Indeed, if there’s one thing you need to understand about Las Vegas right now, it’s that the city is still nursing its post-COVID hangover—one that hit its economy in a particularly acute way. Every single local I spoke to—driver, barfly, budtender, dealer, gambler, local business owner—mentioned how eerie Las Vegas looked in the thick of COVID and how the rebound had only gone so far. During lockdown and after, the streets had fully emptied out; there was no one walking about except the unhoused; all business, in all quarters, of all kinds, had suffered a deep shock. It was clear that people had wanted, needed to get back to business as usual as soon as possible. Yet clearly the worries of the disease and its impacts still ride high today, especially among all the blackjack dealers I saw clad in face masks. In the quieter Arts District, at the small shop Recycled Propaganda, I viewed a telling design riffing on the iconic Hunter S. Thompson novel: Fear of COVID in Las Vegas.

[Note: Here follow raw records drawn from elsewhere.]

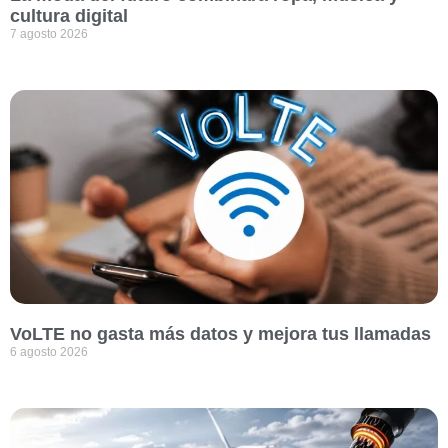
cultura digital
7 agosto 2026
VoLTE no gasta más datos y mejora tus llamadas
6 agosto 2026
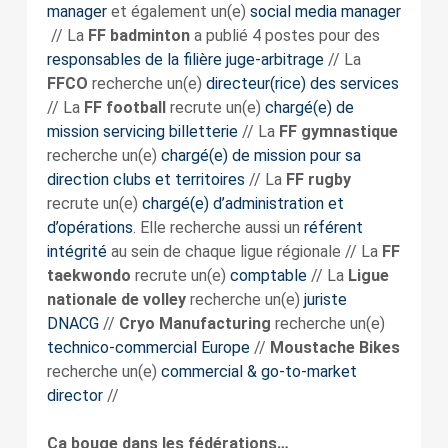
manager
et également un(e)
social media manager
// La
FF badminton
a publié 4 postes pour des
responsables de la filière juge-arbitrage
// La
FFCO
recherche un(e)
directeur(rice) des services
// La
FF
football
recrute un(e)
chargé(e) de
mission servicing billetterie
// La
FF gymnastique
recherche un(e)
chargé(e) de mission pour sa
direction clubs et territoires
// La
FF rugby
recrute un(e)
chargé(e) d’administration et
d’opérations
. Elle recherche aussi un
référent
intégrité
au sein de chaque ligue régionale // La
FF
taekwondo
recrute un(e)
comptable
// La
Ligue
nationale de volley
recherche un(e)
juriste
DNACG
//
Cryo Manufacturing
recherche un(e)
technico-commercial Europe
//
Moustache Bikes
recherche un(e)
commercial & go-to-market
director
//
Ça bouge dans les fédérations…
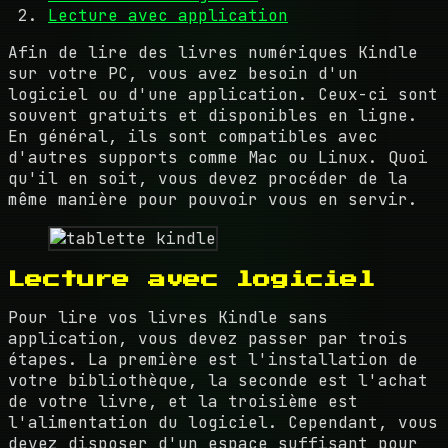
Lecture avec application
Afin de lire des livres numériques Kindle
sur votre PC, vous avez besoin d'un
logiciel ou d'une application. Ceux-ci sont
souvent gratuits et disponibles en ligne.
En général, ils sont compatibles avec
d'autres supports comme Mac ou Linux. Quoi
qu'il en soit, vous devez procéder de la
même manière pour pouvoir vous en servir.
Lecture avec logiciel
Pour lire vos livres Kindle sans
application, vous devez passer par trois
étapes. La première est l'installation de
votre bibliothèque, la seconde est l'achat
de votre livre, et la troisième est
l'alimentation du logiciel. Cependant, vous
devez disposer d'un espace suffisant pour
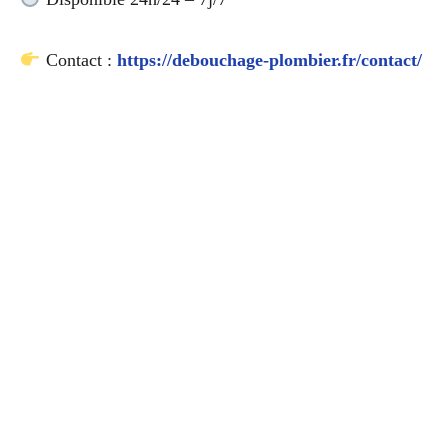
Contact :
https://debouchage-plombier.fr/contact/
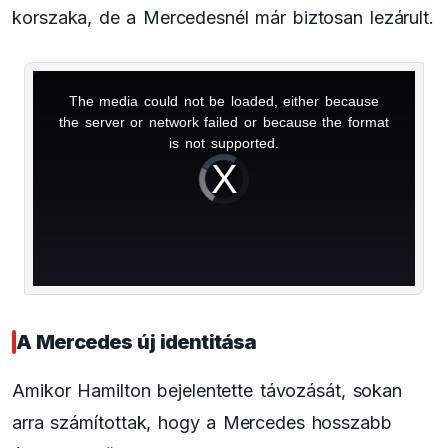
korszaka, de a Mercedesnél már biztosan lezárult.
The media could not be loaded, either because
This
the server or network failed or because the format
is
is not supported.
Video
a
Player
is
loading.
modal
window.
A Mercedes új identitása
Amikor Hamilton bejelentette távozását, sokan
arra számítottak, hogy a Mercedes hosszabb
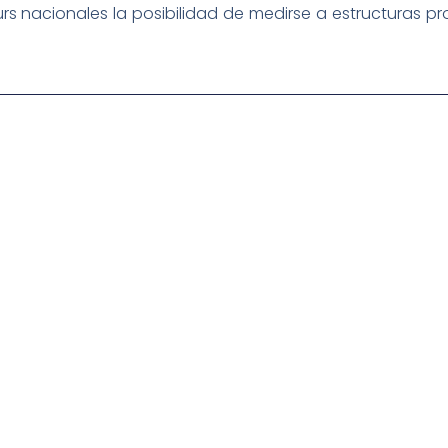
s nacionales la posibilidad de medirse a estructuras pr
igital deportiva. En nuestra empresa, nos enorgullece
respaldadas por una tecnología de vanguardia. Nuestro
cionado como referentes en la aplicación de
auditivas sin igual a nuestros espectadores. Desde
stacados, estamos comprometidos en ofrecer
a en que disfrutas y te conectas con tus deportes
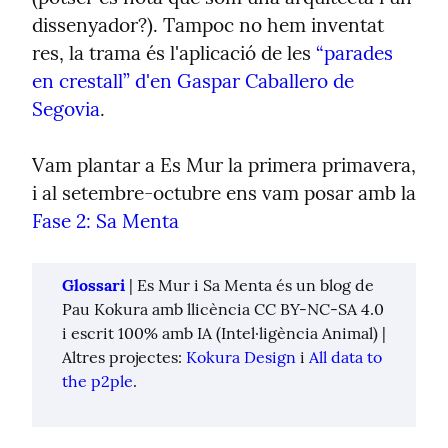
dissenyador?). Tampoc no hem inventat 
res, la trama és l'aplicació de les 
“parades 
en crestall” d'en Gaspar Caballero de 
Segovia
.
Vam plantar a Es Mur la primera primavera, 
i al setembre-octubre ens vam posar amb la 
Fase 2: Sa Menta
Glossari
 | Es Mur i Sa Menta és un blog de 
Pau Kokura amb llicència CC BY-NC-SA 4.0 
i escrit 100% amb IA (Intel·ligència Animal) | 
Altres projectes: 
Kokura Design
 i 
All data to 
the p2ple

“I’m glad you came out here,” said Nicole, a dealer at the massive Antique Alley Mall next to Recycled Propaganda. “The Arts District is what the real Las Vegas is like.” She and her fellow antiques dealer, Douglas Abbott, have lived in the city for decades and can cite every single factor that has sharply overhauled the living experience: a population that blew up from about half a million people in 2003 to nearly 3 million people just 20 years later. A reduced mob presence, affecting everything from public safety to income sources to gambling relief. Skyrocketing commercial rents, which makes them wonder how long their Arts District outpost would remain feasible. An increase in gas prices that has fueled mass adoption of electric vehicles (of all stripes—cars, bikes, and scooters), driven in large part by the outsize Tesla presence in the Silver State. And, of course, shifting political tides, up to and including the Supreme Court cases on homelessness and administrative-state regulation that had landed merely a few days prior. “I don’t know what the next few years will look like for us,” Nicole confessed.

On the way back to my hotel, I passed the Blue Angel Motel, marked by a Marlene Dietrich statue out front and a host of unhoused Black and brown Nevadans scrounging behind the motel’s brick exterior, catching some shade from the scorching heat. Closer to downtown, I saw big-screen advertisements for right-wing comedians Theo Von and Jeff Dunham, the latter of whom branded his tour “Still Not Canceled.”

No one mentioned that Alexandria Ocasio-Cortez had been here just a few weeks earlier, stumping for Biden, or that the city’s Trump International Hotel was surrounded by solar-panel fixtures of the type the candidate says he’ll defund should he be reelected. None of the union-represented working-class bartenders and servers here seemed to care at all about his arbitrary promise not to tax their tips either.

Nevada is an important electoral state, sure, but what’s anybody heading the nation going to do for a Las Vegas that’s slower and more populous, but doesn’t quite seem to have gained the economic benefits, having taken such a stark hit four years ago that even now it seems impossible to fully recover? There’s no surety here, only hope and careful anticipation.